When I speak to college classes, I warn them. What you put out into the world via Facebook, blogs, Twitter, MySpace, FourSquare and whatever comes next — stays out there. And it's incredibly findable.
Two relevant facts:
No matter what we want to know, we Google it. (So imagine what the next generation of managers, business owners and reporters will do).
Google never forgets anything.
So given those facts…how do you intentionally build your personal brand?
Decide what you're all about.
Note I did not say…create your brand. Just like with a company — a brand comes from your heart and soul. So dig deep and figure out who you are — that is relevant to the world. (We're many things, some private and some for public consumption — your brand is the world's view).
There are lots of ways to figure it out. Write your own obit, do Strength Finders, Myers Briggs or put together your own little brand task force who knows you well and loves you enough to be honest.
Determine what your personal brand looks like — off-line:
No matter who you are or what you do, odds are that you spend more time off the computer than on. So be sure that you can live the brand in your daily life, 24/7. How does it come to life (remember, this is from other's perspective).
If your brand is that you're a developer of others — how would a developer behave? Think of all the touchpoints you have with other people — meetings, networking, on the phone, in an employee review, etc. How does the developer brand come to life?
Evaluate your existing on-line presence:
Google yourself. Does your brand show up? Is it the most prevalent message? Scan through your old Facebook updates. Is your brand there? Are the other themes complimentary to your brand or do they feel off? What types of things are you retweeting? What do your recommendations say on LinkedIn?
Don't just look at the subject matter. Look at language, tone, replies to others, what you do and don't talk about, play, share with others and the online/social media tools you do and don't frequent.
Step back and be as objective as you can. If a stranger Googled you — what would they think and know about you? Does it align with your brand?
And don't forget your traditional old website. It may be the most content rich place for your brand to live. Do you own your own domain (like www.drewmclellan.com). If not — grab it quick if it's still available.
Decide where you need to be online:
Depending on your brand, your presence might be expected on a certain social media tool. Should you be writing guest blog posts for a specific site? Is tweeting resources a part of who you are/want to be perceived to be? If you're the developer of others…how does LinkedIn figure into your plans?
Don't overdo this. Most people do not have the time or patience to establish a deep presence on every social media site, so don't try. Be active where you want to invest the time and where it makes sense.
Off line, on line. Be your brand. Think about your choices.
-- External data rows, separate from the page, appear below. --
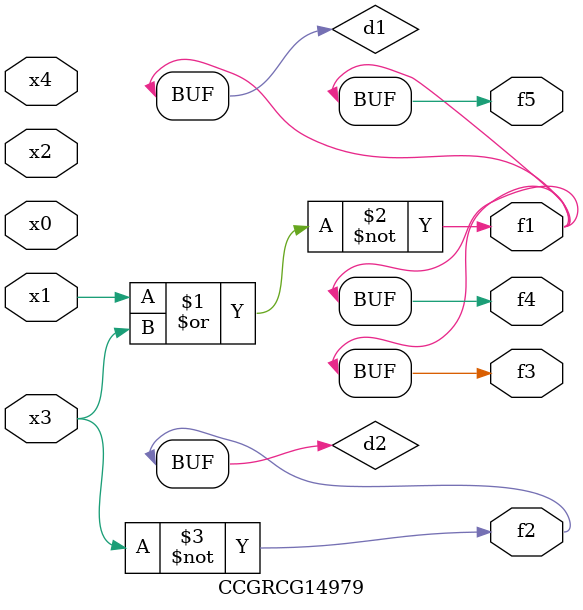
<source format=v>
module CCGRCG14979(
	input x0, x1, x2, x3, x4,
	output f1, f2, f3, f4, f5
);

	wire d1, d2;

	nor (d1, x1, x3);
	not (d2, x3);
	assign f1 = d1;
	assign f2 = d2;
	assign f3 = d1;
	assign f4 = d1;
	assign f5 = d1;
endmodule

</source>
If your brand is about being the consummate, buttoned-up professional, should you be playing mafia wars or farming on a Facebook account that links you to your customers?
If your brand is about being very intellectual and deliberate — should you be firing off emotional responses to negative comments on your blog?
If your brand is about being gregarious and generous, should you be the wallflower at the networking event?
Like most things, if you did the prep work — it shouldn't be difficult to live your brand, once you've gotten in the habit of keeping it top of mind. If you find that you can't live your brand consistently or it feels fake — you probably have to go back to the drawing board and dig deeper.
Be consistent and be patient:
This isn't going to happen overnight. The more consistent you are, the quicker your brand will not only rise to the surface but stick. But it takes time to influence opinion and influence Google. Remember…we're living in the age of cynics. Don't try to be something you're not. Don't try to force it.
Your genuine brand will come from within. All we're trying to do is make sure that brand stays in the spotlight so you can do and be all that you're capable of.